本人たちの強い意向と“先人”が作った前例が、選考を後押しした。
3月に開催されるワールド・ベースボール・クラシック(WBC)で大会2連覇を狙う野球の日本代表(侍ジャパン)の井端弘和監督が、1月26日に追加メンバーを発表。30人中29人が決定した。
そのなかに、今オフにメジャー移籍を果たした2人の強打者も名を連ねた。読売ジャイアンツからトロント・ブルージェイズに加入した岡本和真と、東京ヤクルトスワローズからシカゴ・ホワイトソックスに新天地を求めた村上宗隆がともに前回大会に続いて、WBCに出場する。
以前は、MLB1年目の選手のWBC出場が難しいとされていた。新たなチームでアピールをしなければならない時期に、侍ジャパンの活動で球団に不在となるためだ。
ただ、今回は2名ともメンバー入り。その経緯を問われた井端監督は、以下のように説明した。

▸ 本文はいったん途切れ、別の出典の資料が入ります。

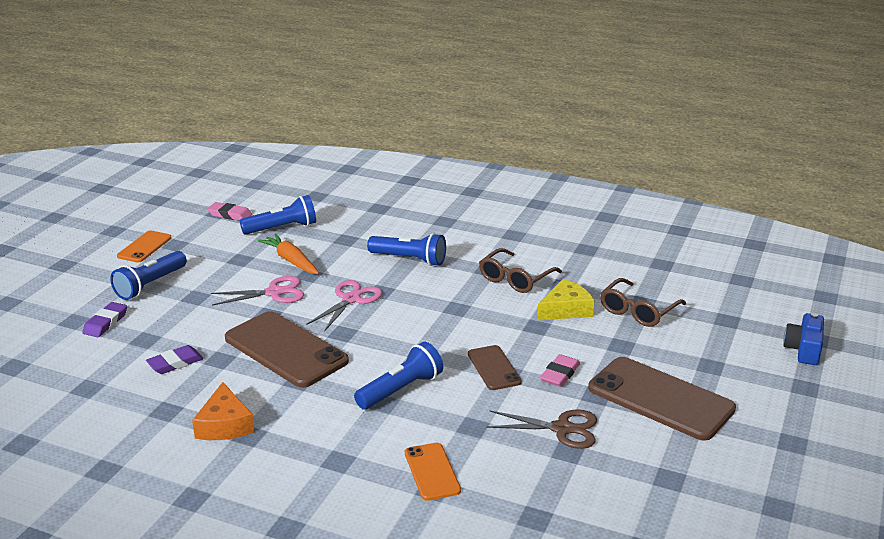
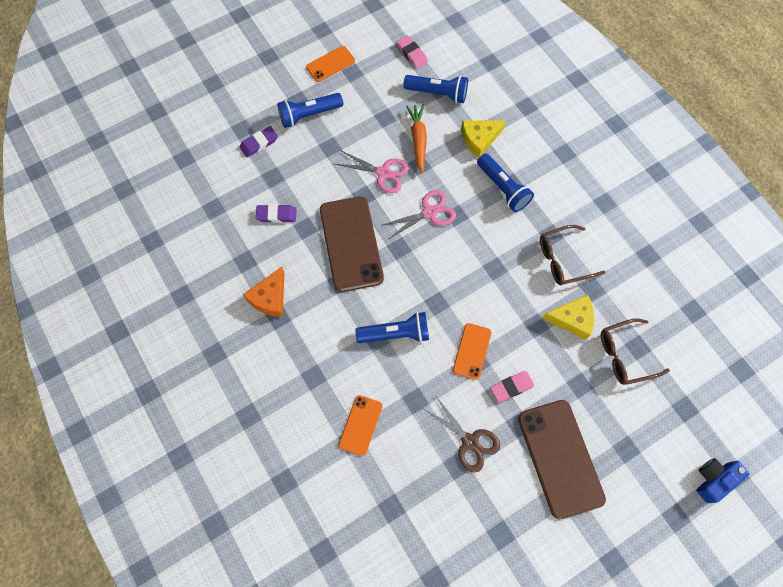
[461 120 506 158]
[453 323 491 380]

「当時こちらがオファーをした時には、まだスワローズとジャイアンツに所属していました。メジャーに移籍するなかで、また2人に聞いたところ『WBCは出たい』ということでした。それを踏まえて、移籍先の球団とも上手く交渉をし、スムーズにいったと思っています。その流れを作ってくれたのは、前回に出た吉田(正尚/ボストン・レッドソックス)選手かなとは思いますけどね。すごくありがたいです」
日本屈指のスラッガーである、右打者の岡本と左打者の村上。心強い2選手が侍ジャパンの打線をけん引する。